Questions on OpenCL Built-in functions?
I am trying to use OpenCL Built-in "rotate" function in one of my kernel as given below, but i am getting following errors while compiling :
clBuildProgram Error for -11 Error Number
error: call to 'rotate' is ambiguous
W = rotate(A, 5);
<built-in>:2784:22: note: candidate function
int __OVERLOADABLE__ rotate(int, int);
<built-in>:2785:23: note: candidate function
uint __OVERLOADABLE__ rotate(uint, uint);
<built-in>:2780:23: note: candidate function
char __OVERLOADABLE__ rotate(char, char);
<built-in>:2781:24: note: candidate function
uchar __OVERLOADABLE__ rotate(uchar, uchar);
<built-in>:2782:24: note: candidate function
short __OVERLOADABLE__ rotate(short, short);
<built-in>:2783:25: note: candidate function
ushort __OVERLOADABLE__ rotate(ushort, ushort);
similar for other datatype.....
and so on.......
The kernel I used for demo is as ::
__kernel void demoKernel(__global unsigned int *d_io_2d, long max_size)

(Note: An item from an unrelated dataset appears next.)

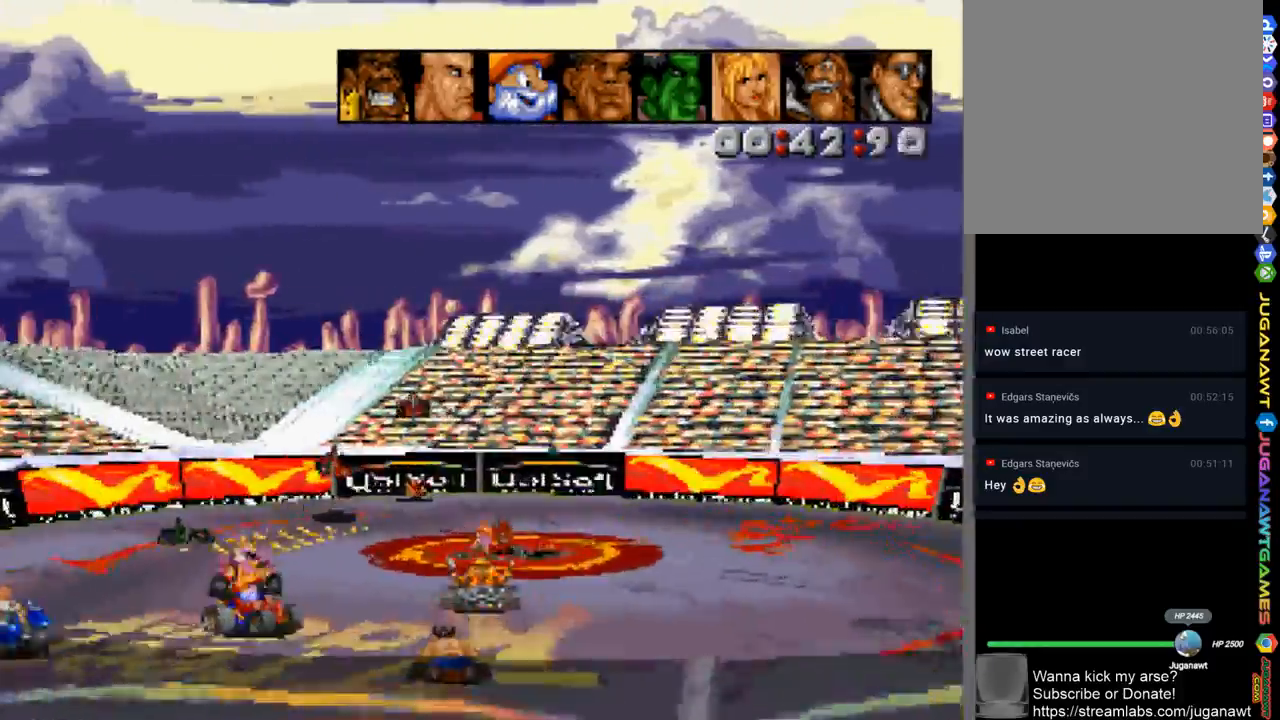
{"buttons": ["A"], "left_stick": "center", "right_stick": "center", "events": [[17, "R1", "down"], [50, "DPAD_LEFT", "down"], [150, "R1", "up"], [350, "R1", "down"], [450, "DPAD_LEFT", "up"], [483, "R1", "up"]]}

long i = get_global_id(0);
if(i >= max_size)
unsigned int A;
A = d_io_2d[i];
unsigned int W;
W = rotate(A, 5);
My questions are ::
1. How to use OpenCL Built-in functions? (As in above example, what am i missing actually?)
2. What is the purpose of using Built-in functions?

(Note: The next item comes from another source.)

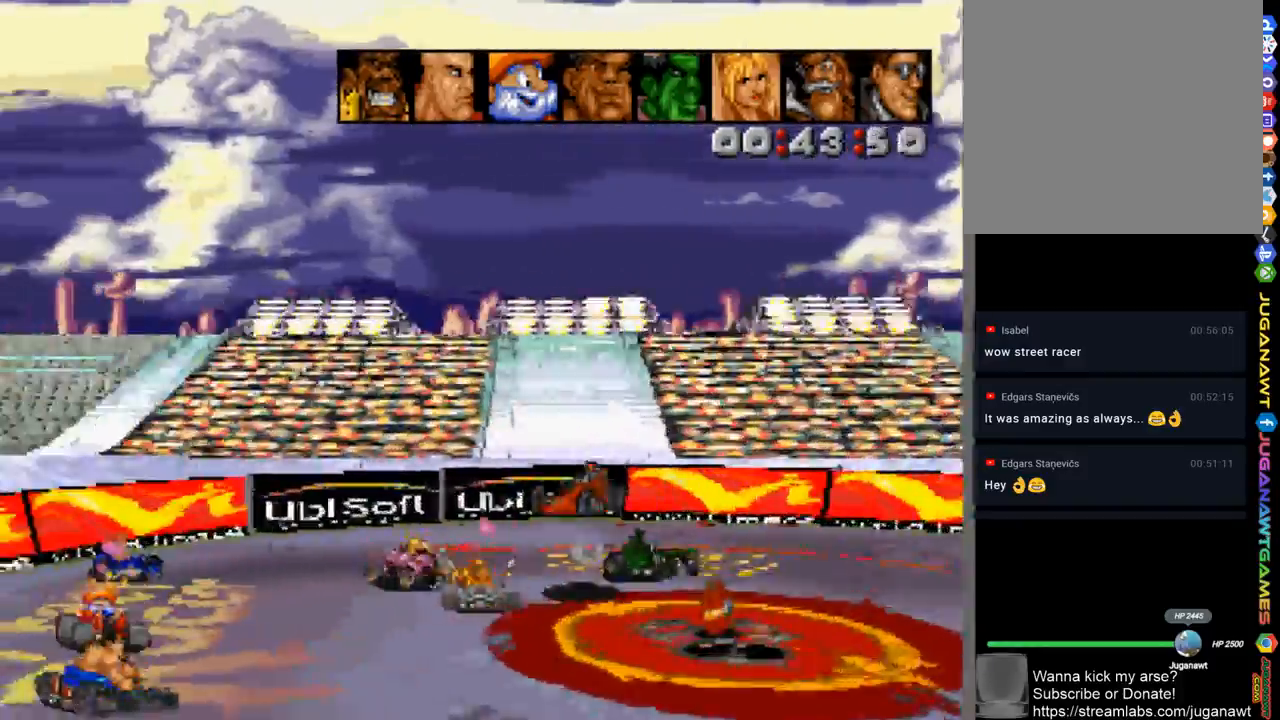
{"buttons": ["A", "DPAD_RIGHT"], "left_stick": "center", "right_stick": "center", "events": [[83, "R1", "down"], [183, "R1", "up"], [217, "DPAD_RIGHT", "down"], [283, "R1", "down"], [417, "R1", "up"]]}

3. Does it improve the performance?
1. Try rotate(A, (uint)5)
2. Some of them can use dedicated hardware circuitry (e.g. rsqrt, mad). They also circumvent the fact that OpenCL C has no standard library.
3. At least they don't degrade performance. You can expect that they are optimally implemented, i.e. you won't be able to do better.

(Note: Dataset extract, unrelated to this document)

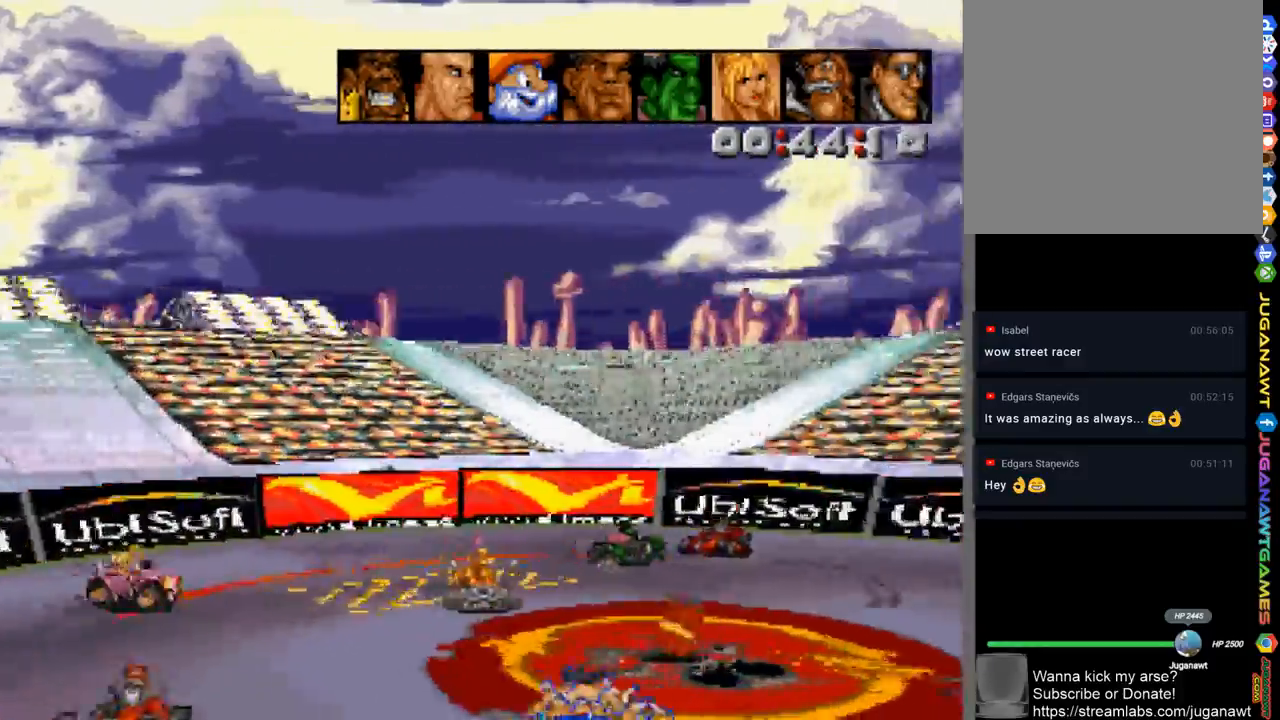
{"buttons": ["A"], "left_stick": "center", "right_stick": "center", "events": [[17, "R1", "down"], [117, "R1", "up"], [250, "DPAD_RIGHT", "up"], [250, "R1", "down"], [350, "R1", "up"]]}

Originally Posted by utnapishtim
1. after trying rotate(A, (uint)5), my kernel compiled and i got correct result.
3. My implementation of rotate function is :
uint rotate1(int n, uint x)
return (x << n) | (x >> (32-n));
when i benchmarked my application with built-in "rotate" function and user-defined "rotate1" function (as mentioned above), I got that built-in "rotate" function was little slower compare to user-defined "rotate1".
Then how can we expect that they are optimally implemented?
Please note that your implementation of rotate1() breaks down when n>32, whereas the built-in function rotate() is guaranteed to work for any n.
I have checked the assembly code produced by three calls in a row to rotate() with NVIDIA OpenCL.
Using built-in rotate(), 17 instructions are generated (and my NVIDIA hardware has no rotate instruction).
Using your function rotate1(), 19 instructions are generated.
So using built-in rotate() is safer and faster.
Furthermore, if this code was compiled on a hardware device that has a rotate assembly instruction, you would have to rely on the compiler to detect that "(x << n) | (x >> (32-n))" is in fact a rotation and can be optimized into the rotate instruction.